Mis padres habían ido a visitar a su familia y quedaron varados cuando se cerró el gueto sin poder volver a su casa que estaba a unos pocos kilómetros. La única forma de salvarse que encontraron fue siendo escondidos por una familia cristiana que al hacerlo ponía en riesgo a todos sus miembros. Pero hacía falta dinero. El hombre estaba sin trabajo, no tenía cómo alimentar a sus hijos ni comprar carbón para el invierno, menos que menos tenía cómo sostener a gente escondida. Mis padres tenían un pequeño ahorro que había quedado en su casa. No era mucho lo que un carpintero podía ahorrar pero era algo que ayudaría a todos al menos por un tiempo. ¿Cómo buscar ese dinero sin levantar sospechas? ¿Cómo salir de la ciudad y no ser detenidos? Papá no podía hacerlo. Ante la menor sospecha, como contaba él, le harían “bajar los pantalones” y se descubriría que era judío. Tenía que ir mamá. Consiguió un campesino con un carro que se avino a llevarla. Se disfrazó de ucraniana y sentada a su lado como si fuera su esposa llegaron al otro pueblo, recogió los valores y se volvieron. Un poco antes de terminar el trayecto los detuvo una patrulla de ucranianos comandada por un soldado alemán. El conductor del carro mantuvo la conversación, respondió las preguntas y mostró sus documentos. Mamá miraba al piso, temía que la delatara su mirada, decía que creía que los judíos se denunciaban a sí mismos por la mirada triste. Entendía todo lo que decía el alemán pero no tenía que mover ningún músculo, no ponerse en evidencia, una campesina ucraniana no entendía alemán, tenía que ser de piedra y mirar al piso con actitud de pasividad. Todo lo contrario de lo que era mamá. Cada palabra que decía el alemán y que replicaban los ucranianos, tensaba su columna y la aterrorizaba. El conductor bromeó con ellos, los hizo reír, el alemán pidió que le tradujeran y mamá se dio cuenta de que le decían cualquier cosa, que el ucraniano que traducía no sabía bien alemán. Pero la cosa funcionó y los dejaron pasar. El carro siguió su camino y en un recodo que hubo a unos cientos de metros mamá le pidió al conductor que se detuviera y se bajó porque sintió algo mojado entre las piernas en medio de las tres polleras ucranianas floreadas que se había puesto. Creía que se había hecho pis pero descubrió que tenía una feroz hemorragia que cubrió quitándose una de las polleras y colocándola como contención.

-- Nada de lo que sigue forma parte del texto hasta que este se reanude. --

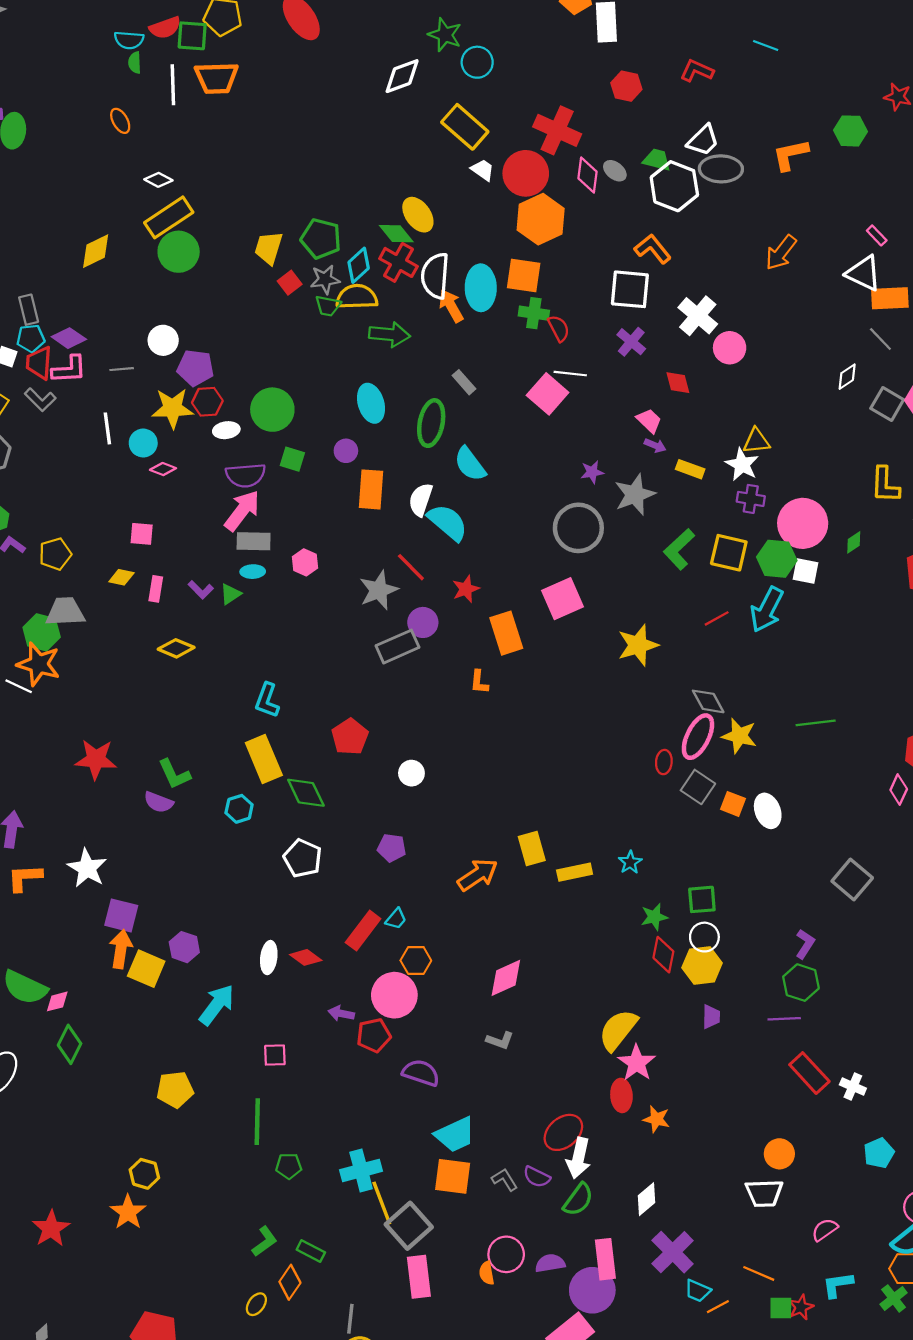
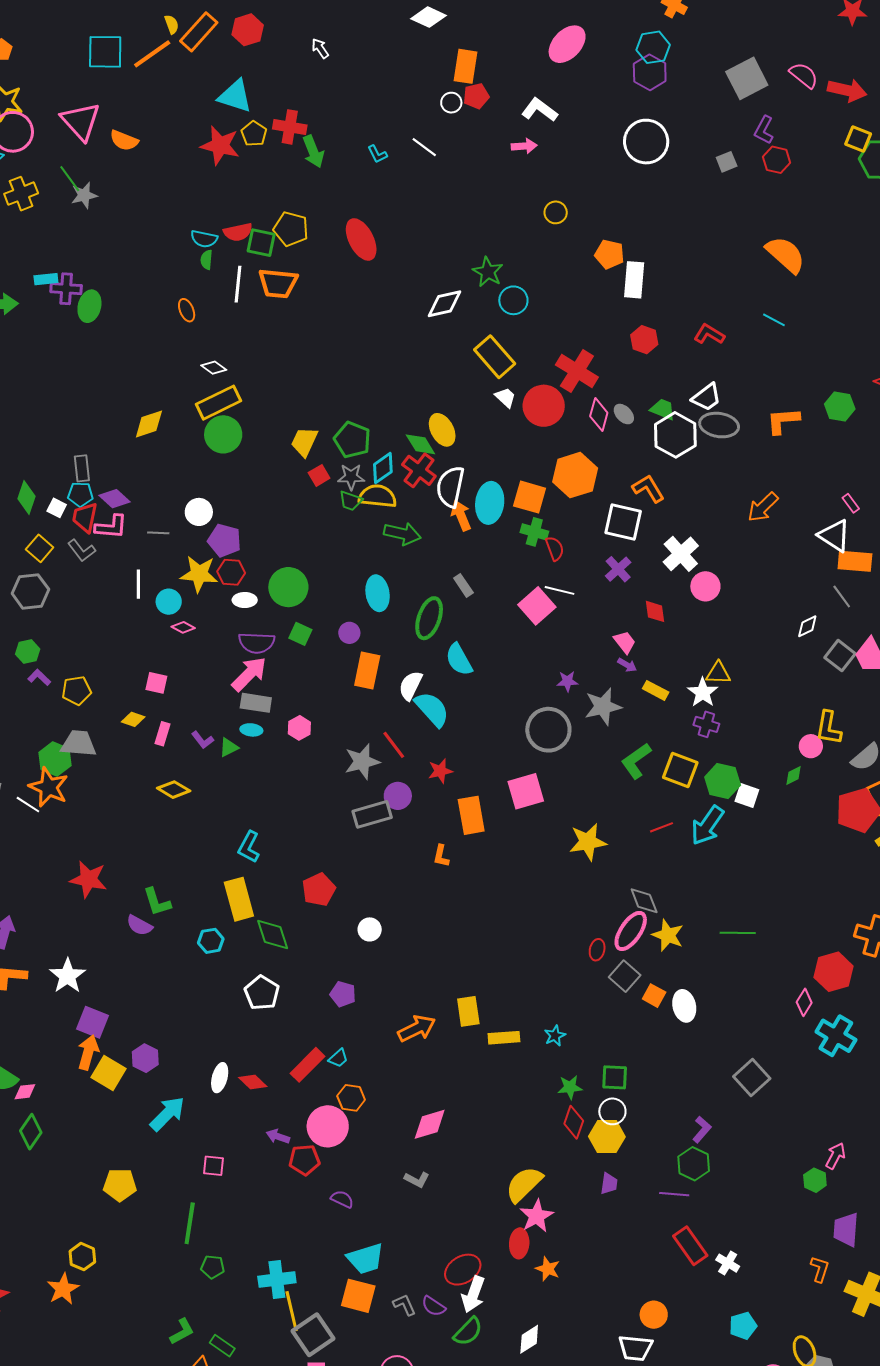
orange hexagon: (541, 219) -> (575, 475), moved
pink circle: (803, 523) -> (811, 746), moved, size x0.5
purple semicircle: (421, 1073) -> (342, 1199), size x0.7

El relato siempre fue vívido y potente para mi. Lo escuchaba conteniendo el aire imaginando el terror de mamá, la fuerza de su deseo de supervivencia y la respuesta desgarrada de su cuerpo ante la feroz tensión sostenida.

No sé si mi angustia ante los pasos fronterizos y la entrega de documentos tiene que ver con esto. No sé si mi temor de que crean que miento cuando digo algo tiene que ver con esto. No lo sé. Pero probablemente sí.